#### [PROVIDED MATERIAL]
+ + + + +

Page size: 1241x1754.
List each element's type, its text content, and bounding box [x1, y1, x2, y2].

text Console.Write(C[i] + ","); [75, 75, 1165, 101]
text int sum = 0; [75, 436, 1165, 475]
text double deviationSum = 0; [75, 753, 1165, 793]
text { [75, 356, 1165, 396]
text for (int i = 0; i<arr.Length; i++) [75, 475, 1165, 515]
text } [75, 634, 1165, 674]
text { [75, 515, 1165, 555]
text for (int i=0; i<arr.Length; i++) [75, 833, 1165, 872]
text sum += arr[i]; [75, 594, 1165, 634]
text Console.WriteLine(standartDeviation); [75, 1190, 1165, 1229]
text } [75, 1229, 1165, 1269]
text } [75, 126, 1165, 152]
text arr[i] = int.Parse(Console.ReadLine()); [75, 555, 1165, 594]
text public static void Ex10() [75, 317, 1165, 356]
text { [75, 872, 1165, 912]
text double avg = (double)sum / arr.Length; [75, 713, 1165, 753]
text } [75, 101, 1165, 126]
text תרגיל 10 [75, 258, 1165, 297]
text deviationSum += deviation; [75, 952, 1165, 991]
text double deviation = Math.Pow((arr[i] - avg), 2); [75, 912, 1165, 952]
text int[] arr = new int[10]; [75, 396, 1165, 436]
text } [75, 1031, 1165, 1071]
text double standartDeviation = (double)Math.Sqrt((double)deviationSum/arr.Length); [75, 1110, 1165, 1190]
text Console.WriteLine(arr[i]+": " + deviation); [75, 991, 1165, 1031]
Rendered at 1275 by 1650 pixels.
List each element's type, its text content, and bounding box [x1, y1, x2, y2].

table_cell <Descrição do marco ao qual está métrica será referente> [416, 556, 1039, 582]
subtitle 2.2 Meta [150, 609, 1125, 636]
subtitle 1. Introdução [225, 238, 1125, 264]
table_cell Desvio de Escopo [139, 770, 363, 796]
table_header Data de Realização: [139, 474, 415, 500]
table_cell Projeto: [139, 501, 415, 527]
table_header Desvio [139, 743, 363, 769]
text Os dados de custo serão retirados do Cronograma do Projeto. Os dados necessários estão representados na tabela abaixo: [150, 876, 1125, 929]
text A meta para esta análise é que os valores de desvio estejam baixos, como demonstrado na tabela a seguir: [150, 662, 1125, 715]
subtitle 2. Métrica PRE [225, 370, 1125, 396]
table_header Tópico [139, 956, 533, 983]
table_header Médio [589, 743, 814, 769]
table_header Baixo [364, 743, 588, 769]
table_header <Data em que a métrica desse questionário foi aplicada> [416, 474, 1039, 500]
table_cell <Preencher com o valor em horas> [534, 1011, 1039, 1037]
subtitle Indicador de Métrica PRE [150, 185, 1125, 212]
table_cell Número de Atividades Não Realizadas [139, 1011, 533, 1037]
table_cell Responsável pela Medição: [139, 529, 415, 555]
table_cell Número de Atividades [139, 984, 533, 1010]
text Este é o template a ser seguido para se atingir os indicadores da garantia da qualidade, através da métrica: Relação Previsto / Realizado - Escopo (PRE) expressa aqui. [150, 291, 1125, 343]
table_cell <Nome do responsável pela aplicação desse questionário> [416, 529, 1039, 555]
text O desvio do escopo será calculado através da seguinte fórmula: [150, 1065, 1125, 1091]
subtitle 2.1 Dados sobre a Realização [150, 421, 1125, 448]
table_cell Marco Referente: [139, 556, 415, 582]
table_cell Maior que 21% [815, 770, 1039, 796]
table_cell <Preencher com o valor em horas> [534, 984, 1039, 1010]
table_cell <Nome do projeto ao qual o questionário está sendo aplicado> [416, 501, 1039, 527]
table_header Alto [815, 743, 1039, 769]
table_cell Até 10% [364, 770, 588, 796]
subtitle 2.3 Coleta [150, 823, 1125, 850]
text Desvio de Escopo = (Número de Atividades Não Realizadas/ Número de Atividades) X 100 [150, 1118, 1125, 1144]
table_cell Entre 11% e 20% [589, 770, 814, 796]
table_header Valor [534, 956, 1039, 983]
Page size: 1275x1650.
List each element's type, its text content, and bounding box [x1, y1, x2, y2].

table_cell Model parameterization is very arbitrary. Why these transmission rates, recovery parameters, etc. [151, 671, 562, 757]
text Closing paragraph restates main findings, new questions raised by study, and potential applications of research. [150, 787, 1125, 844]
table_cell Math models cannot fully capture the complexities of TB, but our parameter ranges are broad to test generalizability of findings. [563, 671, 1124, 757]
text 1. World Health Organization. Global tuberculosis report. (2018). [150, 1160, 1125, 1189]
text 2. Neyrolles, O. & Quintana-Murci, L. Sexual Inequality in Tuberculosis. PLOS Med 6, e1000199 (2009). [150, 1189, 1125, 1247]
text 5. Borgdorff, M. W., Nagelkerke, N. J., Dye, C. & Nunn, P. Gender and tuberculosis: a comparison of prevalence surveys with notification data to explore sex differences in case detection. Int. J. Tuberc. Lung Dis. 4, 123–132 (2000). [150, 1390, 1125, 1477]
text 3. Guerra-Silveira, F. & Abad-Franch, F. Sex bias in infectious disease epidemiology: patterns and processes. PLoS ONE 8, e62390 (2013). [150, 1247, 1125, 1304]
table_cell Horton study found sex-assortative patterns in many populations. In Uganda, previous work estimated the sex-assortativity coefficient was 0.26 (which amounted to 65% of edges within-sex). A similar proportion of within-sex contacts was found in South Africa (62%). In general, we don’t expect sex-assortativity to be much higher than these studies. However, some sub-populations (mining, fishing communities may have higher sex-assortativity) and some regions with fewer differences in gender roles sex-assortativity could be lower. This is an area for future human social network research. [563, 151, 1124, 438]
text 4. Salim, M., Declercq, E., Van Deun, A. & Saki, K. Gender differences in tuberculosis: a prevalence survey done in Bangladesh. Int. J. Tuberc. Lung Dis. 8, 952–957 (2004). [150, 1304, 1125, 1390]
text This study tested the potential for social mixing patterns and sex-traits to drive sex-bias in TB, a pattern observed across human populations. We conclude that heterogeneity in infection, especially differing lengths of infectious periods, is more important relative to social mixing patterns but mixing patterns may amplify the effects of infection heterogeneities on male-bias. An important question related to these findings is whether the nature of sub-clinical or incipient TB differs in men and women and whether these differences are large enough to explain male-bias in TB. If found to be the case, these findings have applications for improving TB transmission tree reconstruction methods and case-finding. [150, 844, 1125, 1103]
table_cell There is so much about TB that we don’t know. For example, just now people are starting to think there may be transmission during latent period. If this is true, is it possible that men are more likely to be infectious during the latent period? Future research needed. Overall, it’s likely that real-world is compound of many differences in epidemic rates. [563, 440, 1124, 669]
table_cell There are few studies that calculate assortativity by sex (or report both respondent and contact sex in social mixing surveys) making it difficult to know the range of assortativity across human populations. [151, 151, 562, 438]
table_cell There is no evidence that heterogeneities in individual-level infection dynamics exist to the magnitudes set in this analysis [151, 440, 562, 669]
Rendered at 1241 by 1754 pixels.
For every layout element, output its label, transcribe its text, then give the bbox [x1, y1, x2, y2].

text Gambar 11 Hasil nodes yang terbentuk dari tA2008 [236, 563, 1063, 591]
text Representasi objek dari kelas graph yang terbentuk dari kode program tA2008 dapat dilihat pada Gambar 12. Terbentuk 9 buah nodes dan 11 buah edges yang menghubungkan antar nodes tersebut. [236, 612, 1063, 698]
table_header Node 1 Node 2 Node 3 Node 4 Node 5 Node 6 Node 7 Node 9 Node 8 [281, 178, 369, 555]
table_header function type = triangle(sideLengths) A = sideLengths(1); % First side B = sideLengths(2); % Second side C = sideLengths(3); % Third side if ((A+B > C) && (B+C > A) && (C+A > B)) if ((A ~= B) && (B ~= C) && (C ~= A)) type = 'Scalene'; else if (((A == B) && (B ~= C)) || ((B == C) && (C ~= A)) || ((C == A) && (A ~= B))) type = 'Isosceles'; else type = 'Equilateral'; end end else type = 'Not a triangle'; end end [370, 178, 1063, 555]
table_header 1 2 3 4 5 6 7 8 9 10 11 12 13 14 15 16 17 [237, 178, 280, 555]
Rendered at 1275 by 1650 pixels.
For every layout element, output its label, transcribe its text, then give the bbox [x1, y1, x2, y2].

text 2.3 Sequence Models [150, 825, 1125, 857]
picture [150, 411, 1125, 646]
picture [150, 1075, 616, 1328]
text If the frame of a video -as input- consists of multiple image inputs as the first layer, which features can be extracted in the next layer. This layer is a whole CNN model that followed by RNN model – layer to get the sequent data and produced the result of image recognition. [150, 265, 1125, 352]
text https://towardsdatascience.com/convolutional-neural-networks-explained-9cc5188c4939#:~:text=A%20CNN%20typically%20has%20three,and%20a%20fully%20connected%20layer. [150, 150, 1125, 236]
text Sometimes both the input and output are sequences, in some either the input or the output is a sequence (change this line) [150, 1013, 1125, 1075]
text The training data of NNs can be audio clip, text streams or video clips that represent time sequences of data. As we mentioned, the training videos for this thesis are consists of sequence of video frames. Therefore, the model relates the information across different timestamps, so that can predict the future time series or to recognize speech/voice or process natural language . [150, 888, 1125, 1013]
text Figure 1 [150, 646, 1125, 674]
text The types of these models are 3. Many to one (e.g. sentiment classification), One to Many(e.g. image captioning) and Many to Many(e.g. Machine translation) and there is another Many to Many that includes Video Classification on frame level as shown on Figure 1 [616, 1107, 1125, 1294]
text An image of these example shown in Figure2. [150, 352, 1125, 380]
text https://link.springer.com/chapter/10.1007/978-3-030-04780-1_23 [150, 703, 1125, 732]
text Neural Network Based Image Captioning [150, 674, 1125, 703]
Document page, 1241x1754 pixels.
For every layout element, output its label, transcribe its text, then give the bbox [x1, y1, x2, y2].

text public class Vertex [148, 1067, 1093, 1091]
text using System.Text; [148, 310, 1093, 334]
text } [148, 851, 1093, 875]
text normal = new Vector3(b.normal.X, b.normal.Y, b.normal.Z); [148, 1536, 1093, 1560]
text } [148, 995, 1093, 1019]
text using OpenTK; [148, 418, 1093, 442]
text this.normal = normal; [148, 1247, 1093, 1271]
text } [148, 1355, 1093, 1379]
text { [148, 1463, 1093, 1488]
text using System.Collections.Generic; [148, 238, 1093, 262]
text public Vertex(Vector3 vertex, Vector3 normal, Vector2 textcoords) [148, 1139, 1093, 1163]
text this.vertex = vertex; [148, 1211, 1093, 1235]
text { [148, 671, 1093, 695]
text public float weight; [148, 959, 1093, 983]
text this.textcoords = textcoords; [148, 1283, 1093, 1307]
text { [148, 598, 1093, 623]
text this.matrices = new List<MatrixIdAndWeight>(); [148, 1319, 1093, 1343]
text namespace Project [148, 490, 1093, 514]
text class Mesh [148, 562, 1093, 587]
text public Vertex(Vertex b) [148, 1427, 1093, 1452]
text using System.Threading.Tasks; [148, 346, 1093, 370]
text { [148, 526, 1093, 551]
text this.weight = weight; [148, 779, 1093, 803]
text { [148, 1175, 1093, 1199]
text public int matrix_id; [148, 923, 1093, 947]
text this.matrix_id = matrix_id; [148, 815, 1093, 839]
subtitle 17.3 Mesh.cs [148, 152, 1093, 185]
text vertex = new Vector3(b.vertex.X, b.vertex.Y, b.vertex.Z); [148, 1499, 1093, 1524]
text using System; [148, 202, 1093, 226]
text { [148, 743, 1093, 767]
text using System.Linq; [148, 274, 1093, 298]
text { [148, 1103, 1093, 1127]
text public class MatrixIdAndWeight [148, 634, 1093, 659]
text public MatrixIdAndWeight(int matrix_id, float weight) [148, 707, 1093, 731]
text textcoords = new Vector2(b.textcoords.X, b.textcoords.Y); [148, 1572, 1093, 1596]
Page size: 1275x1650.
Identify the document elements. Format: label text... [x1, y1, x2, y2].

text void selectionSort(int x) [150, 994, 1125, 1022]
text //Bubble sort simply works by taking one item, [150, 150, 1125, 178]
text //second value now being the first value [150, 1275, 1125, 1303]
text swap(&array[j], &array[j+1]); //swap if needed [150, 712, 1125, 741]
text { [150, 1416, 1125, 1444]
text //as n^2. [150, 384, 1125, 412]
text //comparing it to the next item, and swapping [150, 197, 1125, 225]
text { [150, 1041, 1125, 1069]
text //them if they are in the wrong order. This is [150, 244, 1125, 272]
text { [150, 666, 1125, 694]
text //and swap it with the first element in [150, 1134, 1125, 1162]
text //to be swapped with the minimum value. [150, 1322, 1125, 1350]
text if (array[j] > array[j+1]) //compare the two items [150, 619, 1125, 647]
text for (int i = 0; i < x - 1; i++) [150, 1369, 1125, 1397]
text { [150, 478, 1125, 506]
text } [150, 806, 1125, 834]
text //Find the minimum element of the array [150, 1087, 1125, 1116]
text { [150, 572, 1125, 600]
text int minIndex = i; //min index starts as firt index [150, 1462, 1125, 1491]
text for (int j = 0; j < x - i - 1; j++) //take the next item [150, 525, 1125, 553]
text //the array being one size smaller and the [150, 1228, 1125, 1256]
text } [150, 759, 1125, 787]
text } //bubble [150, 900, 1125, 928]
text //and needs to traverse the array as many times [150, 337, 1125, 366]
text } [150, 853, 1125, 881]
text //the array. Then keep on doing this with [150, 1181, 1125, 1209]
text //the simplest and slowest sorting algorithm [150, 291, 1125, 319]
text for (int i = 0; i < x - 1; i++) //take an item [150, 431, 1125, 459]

+ + + + +

#### [WHAT YOU HAVE TO DO]
Each line of the material that has "tabela" in it should be counted; reply with that number alone.

#### [FINISHED TASK]
2